Cope looked up from reading out of the folder. He hadn’t incriminated his former DI at all. He was just reading from what he said in his NCIS interview, and it just so happened that he spent a bunch of that damn interview lying through his teeth about what happened on that day. When his NCIS interviewer asked him, towards the end of the interview, if he had any other pertinent information, he didn’t mention the conversation that he and Jones had overheard. A white lie.

He knew Sullivan knew that he had overheard his conversation with Fajardo. He wondered what was going through his head as he sat there at the defence desk, completely vulnerable and on the verge of being reduced to nothing in the eyes of the law.

Sullivan was probably mystified that his former recruit, whom he had treated with an extremely firm hand, was sticking his head out for him and lying. Sullivan would’ve had to have known that Cope was sitting on several bombs that could’ve sent him to jail. Someone so underneath you, having the power to ruin your career — your life — completely, and yet not pulling the trigger. Cope’s fucken head was spinning because of this newfound dynamic, so he could barely imagine what on Earth was going on in Sullivan’s.

“No, he did not, Sir.”

“And why was that?”

Cope swallowed. “He said that he would’ve sent me back, but given the search-and-rescue for Jones, he wanted me to help carry him if he was found.”

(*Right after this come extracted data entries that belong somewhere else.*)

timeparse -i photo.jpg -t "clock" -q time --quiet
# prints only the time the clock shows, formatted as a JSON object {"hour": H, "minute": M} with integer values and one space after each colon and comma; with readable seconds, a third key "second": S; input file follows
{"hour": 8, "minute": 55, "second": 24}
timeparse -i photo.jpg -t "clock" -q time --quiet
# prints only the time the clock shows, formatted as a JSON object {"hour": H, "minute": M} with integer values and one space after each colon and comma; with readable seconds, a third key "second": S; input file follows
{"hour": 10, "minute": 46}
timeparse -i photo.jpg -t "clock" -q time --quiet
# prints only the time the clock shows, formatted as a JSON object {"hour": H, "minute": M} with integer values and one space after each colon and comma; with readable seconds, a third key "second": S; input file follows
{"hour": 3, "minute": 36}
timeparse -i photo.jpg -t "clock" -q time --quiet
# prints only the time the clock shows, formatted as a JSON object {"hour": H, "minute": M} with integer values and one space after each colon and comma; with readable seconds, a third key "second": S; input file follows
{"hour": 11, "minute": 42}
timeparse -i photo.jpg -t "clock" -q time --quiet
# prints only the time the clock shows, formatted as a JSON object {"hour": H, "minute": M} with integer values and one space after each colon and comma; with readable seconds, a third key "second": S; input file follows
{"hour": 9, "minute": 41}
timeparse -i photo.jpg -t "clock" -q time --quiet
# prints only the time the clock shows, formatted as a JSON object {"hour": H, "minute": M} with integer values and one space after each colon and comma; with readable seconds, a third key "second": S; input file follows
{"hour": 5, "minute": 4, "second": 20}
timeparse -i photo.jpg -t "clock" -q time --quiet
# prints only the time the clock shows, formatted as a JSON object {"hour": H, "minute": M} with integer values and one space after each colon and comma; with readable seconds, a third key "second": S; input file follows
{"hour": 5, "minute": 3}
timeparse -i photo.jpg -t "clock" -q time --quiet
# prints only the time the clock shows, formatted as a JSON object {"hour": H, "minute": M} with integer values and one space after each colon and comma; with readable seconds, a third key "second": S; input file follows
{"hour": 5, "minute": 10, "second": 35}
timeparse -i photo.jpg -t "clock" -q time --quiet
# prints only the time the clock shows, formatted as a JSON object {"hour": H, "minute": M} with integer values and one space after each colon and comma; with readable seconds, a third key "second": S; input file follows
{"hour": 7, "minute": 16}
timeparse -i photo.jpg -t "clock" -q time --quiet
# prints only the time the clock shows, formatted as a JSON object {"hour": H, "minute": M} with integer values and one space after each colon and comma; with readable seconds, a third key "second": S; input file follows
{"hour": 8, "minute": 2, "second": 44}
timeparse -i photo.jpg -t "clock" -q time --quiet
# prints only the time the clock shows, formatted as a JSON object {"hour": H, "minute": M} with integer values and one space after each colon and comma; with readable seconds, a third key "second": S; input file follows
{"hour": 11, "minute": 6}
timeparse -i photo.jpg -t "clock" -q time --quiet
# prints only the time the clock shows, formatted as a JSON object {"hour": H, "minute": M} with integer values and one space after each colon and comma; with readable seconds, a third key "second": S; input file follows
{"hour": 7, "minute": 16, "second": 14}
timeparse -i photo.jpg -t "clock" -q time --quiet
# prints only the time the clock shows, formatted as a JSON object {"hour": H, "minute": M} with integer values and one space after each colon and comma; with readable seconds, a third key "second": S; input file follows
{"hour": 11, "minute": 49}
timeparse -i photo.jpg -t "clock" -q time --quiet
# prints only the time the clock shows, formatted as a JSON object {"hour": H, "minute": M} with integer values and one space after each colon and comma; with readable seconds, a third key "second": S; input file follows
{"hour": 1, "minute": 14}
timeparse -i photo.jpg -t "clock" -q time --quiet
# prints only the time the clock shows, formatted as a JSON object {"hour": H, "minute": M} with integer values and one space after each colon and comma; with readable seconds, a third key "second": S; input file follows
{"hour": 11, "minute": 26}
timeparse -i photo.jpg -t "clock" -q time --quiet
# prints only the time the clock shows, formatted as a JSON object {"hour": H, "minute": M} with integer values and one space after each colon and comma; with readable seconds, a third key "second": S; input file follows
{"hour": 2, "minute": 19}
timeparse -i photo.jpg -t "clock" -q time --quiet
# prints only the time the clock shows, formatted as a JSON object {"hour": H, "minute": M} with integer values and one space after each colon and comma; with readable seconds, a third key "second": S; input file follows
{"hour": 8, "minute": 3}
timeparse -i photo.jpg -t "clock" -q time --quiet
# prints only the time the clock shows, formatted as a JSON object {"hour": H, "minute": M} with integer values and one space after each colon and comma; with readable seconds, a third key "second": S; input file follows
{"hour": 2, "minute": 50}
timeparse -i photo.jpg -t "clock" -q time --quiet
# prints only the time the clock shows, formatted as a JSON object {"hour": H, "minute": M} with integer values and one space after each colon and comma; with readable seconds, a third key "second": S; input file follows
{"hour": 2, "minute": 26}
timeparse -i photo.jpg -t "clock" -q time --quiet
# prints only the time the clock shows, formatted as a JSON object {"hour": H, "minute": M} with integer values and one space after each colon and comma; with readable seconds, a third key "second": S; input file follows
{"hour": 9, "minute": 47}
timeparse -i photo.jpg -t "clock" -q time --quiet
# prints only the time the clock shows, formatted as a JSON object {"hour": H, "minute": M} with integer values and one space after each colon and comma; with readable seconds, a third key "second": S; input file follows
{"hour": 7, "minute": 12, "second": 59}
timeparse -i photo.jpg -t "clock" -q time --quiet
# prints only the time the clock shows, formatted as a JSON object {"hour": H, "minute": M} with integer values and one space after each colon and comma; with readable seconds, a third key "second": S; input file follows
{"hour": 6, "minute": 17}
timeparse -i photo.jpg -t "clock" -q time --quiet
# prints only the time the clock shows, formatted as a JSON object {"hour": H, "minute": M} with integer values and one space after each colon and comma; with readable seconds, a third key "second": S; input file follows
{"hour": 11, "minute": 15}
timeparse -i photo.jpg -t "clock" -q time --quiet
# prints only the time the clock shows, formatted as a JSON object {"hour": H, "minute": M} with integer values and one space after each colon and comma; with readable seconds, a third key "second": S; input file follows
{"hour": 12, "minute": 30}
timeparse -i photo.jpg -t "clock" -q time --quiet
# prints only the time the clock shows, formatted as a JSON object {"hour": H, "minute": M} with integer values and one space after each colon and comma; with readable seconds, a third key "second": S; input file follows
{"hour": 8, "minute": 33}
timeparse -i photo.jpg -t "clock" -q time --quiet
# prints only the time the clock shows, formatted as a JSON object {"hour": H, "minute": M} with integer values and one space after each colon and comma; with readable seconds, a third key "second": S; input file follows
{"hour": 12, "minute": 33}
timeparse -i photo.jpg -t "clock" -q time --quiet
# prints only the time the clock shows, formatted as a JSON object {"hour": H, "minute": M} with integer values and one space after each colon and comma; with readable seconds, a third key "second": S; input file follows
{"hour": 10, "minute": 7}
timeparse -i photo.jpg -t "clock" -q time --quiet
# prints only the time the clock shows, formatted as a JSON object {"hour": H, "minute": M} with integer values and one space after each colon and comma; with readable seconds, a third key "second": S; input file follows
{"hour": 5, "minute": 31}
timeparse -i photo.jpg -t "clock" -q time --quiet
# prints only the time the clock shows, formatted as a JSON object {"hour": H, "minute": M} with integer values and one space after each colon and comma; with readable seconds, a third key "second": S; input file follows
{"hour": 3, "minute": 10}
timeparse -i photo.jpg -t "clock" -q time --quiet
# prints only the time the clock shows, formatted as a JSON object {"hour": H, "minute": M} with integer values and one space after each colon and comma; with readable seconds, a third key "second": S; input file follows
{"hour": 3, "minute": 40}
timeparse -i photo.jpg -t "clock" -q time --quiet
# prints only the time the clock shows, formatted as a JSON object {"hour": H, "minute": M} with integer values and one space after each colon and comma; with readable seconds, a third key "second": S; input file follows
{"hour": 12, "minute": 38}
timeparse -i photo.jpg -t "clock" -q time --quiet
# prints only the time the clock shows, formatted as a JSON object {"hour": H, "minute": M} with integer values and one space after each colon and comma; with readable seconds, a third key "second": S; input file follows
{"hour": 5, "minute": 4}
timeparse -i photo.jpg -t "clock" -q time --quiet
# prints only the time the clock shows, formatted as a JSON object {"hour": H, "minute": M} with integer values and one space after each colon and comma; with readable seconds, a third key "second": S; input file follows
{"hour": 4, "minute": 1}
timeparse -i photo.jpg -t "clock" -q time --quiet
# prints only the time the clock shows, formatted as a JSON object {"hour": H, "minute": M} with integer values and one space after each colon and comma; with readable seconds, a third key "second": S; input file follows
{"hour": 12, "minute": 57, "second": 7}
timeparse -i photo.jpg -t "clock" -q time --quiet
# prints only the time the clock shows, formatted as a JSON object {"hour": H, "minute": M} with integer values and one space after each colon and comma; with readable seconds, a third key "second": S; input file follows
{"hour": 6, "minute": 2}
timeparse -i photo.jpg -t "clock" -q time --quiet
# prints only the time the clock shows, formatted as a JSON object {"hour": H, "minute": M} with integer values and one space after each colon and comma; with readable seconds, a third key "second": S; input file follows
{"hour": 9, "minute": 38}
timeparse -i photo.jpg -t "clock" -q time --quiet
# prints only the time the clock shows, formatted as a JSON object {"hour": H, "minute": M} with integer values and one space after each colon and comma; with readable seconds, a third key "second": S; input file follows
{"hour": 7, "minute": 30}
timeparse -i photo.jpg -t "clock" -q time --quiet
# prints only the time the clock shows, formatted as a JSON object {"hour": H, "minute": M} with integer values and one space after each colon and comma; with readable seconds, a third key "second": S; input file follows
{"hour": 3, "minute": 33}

He was lying. He squirmed a bit in his seat. He could’ve just been fucking honest, and it would’ve been a whole lot more comfortable for him. But he hadn’t been telling the full truth. Sullivan knew that he wasn’t telling the truth. If Ray were here, he would’ve known that he wasn’t telling the truth. Because if he did tell the truth, he would be in deep shit. He couldn’t forget that it was he who snuck out into the swamp, and it was he who disobeyed a Drill Instructor’s order and opted to stay. Not to mention, if he told the full truth, he would’ve had to disclose the conversation the two of them had had in the swamp while on the search for Jones, and that would’ve sealed both of their fates.

Cope discovered that lying was sometimes necessary, and he hated that he had to.

“Private, to sum up what happened up to this point, you snuck into the swamp, the defendant did not order you to return despite you needing to continue training, instead he asked that you stay with him to assist with rescuing a lost and unconscious recruit?”

“Yes.” It sounded so confident. He couldn’t dare look at Sullivan.

“Thank you for clarifying, Private. Please continue.”

Cope steadied himself, trying not to break under the burden of untruthfulness.

Notes:

* Explaining myself a bit, hopefully this isn’t too confusing.

In the show, Cope uses Sullivan disobeying a direct order as a licence to disobey his order from Sullivan. However, in this story, because the discussion between Fajardo and Sullivan was both friendly AND of a different topic (Fajardo tipping him off about NCIS and pledging her support instead of Fajardo confronting him about the bar assault and basically saying that he was fired), there’s a pretty major change.

In my headcanon here, he reports McAffey and Cope as stowaways, and the better relations between Fajardo and Sullivan means that Fajardo lets Sullivan send them off, instead of her ordering Sullivan to escort them back.

The biggest result of this is that Sullivan never actually ends up disobeying a direct order (because Fajardo doesn’t demand that he escorts them back, maybe because she trusts him and his judgement more than the show canon), meaning that Cope doesn’t have that ‘licence’ to stay in the swamp looking for Jones, like he did in the show.

While what I’m doing doesn’t make neither plot nor logical sense, I’m using creative liberties to let Cope stay and not ‘have’ to listen to Sullivan when he demands that Cope goes back. If you disagree with me taking this liberty, please comment your complaint in a haiku format.